La Señorita Estornudos tose con el puño delante de la boca.
Y San Destripado conduce el autobús por un callejón oscuro y estrecho. Por entre unos edificios tan pegados que devuelven el salivazo marrón del Casamentero y le salpican de tabaco la pechera del peto. Unas paredes tan pegadas que el cemento despelleja el codo peludo que el Eslabón Perdido tiene apoyado en el antepecho de su ventanilla abierta.
Hasta que el autobús se detiene y la portezuela se abre plegándose sobre sí misma para mostrar otra puerta: esta vez una puerta de acero en una pared de cemento. El callejón es tan estrecho que no se puede ver nada en ninguna dirección. La señora Clark se levanta de su asiento, baja los peldaños y abre un candado.
Luego desaparece en el interior y la portezuela del autobús queda abierta ante un umbral que comunica con la nada en estado puro. Con la negrura absoluta. Un umbral lo bastante ancho como para dejar pasar a una persona con dificultades. Del interior sale el olor penetrante de la orina de ratón. Mezclado con ese olor que uno percibe al abrir un libro viejo, mojado y medio comido por las lepismas. Mezclado con el olor a polvo.
Y procedente de la oscuridad, la voz de la señora Clark dice:
—Todos adentro, deprisa.
San Destripado se une a nosotros después de dejar el autobús aparcado para que lo encuentre la policía.
Así se deshace de las pruebas. A varias manzanas de aquí, tal vez a kilómetros de aquí. Donde lo encuentren y no puedan seguir el rastro hasta esta puerta de acero que conduce al cemento y a la oscuridad. Nuestro nuevo hogar. Nuestra isla desierta.
Todos agolpados en ese momento entre el autobús y la oscuridad absoluta. Y en ese último momento en el exterior, el Agente Chivatillo nos dice:
—Sonreíd.
Lo que el señor Whittier llamaría la cámara tras la cámara tras la cámara.
En ese primer momento de nuestra nueva vida secreta, el foco nos ilumina con tanta fuerza y tan repentinamente que hace que la oscuridad sea más oscura que el color negro. El instante nos deja agarrándonos los unos a los otros por los abrigos y los codos, intentando permanecer erguidos, cegados y parpadeando pero llenos de confianza, mientras la voz de la señora Clark nos acompaña al otro lado de la puerta de acero.
Ese momento del vídeo: la verdad sobre la verdad.
—El olor es muy importante —dice la Madre Naturaleza. Llevando a cuestas su caja de cartón, con sus campanillas tintineando, avanzando a tientas, dice—: Nos os riáis, pero en aromaterapia te avisan de que nunca enciendas una vela de sándalo si hay cerca incienso de arrayán…

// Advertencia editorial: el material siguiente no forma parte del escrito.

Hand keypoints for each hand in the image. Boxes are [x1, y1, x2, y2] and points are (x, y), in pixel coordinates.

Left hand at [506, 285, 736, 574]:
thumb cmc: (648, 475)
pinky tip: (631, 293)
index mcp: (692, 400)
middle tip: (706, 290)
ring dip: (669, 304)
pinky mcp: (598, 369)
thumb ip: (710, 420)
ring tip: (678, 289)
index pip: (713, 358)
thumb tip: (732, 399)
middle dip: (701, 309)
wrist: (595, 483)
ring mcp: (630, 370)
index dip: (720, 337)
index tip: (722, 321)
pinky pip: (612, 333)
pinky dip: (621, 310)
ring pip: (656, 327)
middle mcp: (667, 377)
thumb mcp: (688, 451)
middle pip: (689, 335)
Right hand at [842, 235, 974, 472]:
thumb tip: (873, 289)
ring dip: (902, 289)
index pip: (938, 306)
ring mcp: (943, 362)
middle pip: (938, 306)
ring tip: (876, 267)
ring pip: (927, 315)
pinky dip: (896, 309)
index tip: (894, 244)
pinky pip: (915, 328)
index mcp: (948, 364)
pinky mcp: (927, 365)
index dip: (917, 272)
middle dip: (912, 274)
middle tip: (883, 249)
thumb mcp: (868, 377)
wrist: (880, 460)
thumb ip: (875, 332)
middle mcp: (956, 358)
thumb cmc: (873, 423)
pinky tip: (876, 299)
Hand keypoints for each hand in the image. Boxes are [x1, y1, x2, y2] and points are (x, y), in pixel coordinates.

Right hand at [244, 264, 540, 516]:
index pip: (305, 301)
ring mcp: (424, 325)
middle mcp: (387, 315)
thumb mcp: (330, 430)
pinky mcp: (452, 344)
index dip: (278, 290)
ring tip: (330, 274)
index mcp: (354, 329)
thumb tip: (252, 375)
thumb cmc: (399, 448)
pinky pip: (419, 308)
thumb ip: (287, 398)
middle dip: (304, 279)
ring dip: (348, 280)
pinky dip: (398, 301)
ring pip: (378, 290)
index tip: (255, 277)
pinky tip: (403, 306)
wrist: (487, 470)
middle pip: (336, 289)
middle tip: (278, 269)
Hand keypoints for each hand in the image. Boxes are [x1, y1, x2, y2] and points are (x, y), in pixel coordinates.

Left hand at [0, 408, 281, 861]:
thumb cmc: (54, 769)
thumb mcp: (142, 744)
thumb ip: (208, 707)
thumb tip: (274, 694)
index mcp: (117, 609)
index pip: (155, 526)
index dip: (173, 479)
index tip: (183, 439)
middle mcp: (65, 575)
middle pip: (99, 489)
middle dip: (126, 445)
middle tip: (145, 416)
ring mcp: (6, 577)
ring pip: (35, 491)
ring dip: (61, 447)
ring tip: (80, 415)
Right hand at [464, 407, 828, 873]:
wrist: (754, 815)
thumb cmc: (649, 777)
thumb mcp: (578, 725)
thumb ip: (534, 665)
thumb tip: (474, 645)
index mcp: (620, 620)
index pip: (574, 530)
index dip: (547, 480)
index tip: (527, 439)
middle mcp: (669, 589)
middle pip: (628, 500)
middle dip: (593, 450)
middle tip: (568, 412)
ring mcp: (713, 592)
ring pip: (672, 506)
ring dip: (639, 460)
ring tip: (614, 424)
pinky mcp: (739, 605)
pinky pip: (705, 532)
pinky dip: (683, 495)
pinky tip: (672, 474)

Un poema sobre la Madre Naturaleza
«Intenté hacerme monja —dice la Madre Naturaleza—,
porque necesitaba esconderme.»
No contaba con la prueba de drogas.
En el escenario, la Madre Naturaleza, con enredaderas de grafiti de henna roja en los brazos. Desde las yemas de los dedos
hasta los tirantes del vestido amplio de algodón con estampados psicodélicos de todos los colores.
Alrededor del cuello, un collar de campanillas rituales le ha puesto la piel
verde. Su piel reluciente de aceite de pachuli.
«¿Quién se lo imaginaba? —dice la Madre Naturaleza—.
Y no solamente
análisis de orina.»
Dice: «Te analizan el pelo y te cogen muestras de las uñas».
Dice: «Sin contar la comprobación de antecedentes».
La cláusula moral. La comprobación de antecedentes. La comprobación de crédito bancario. El código de vestimenta.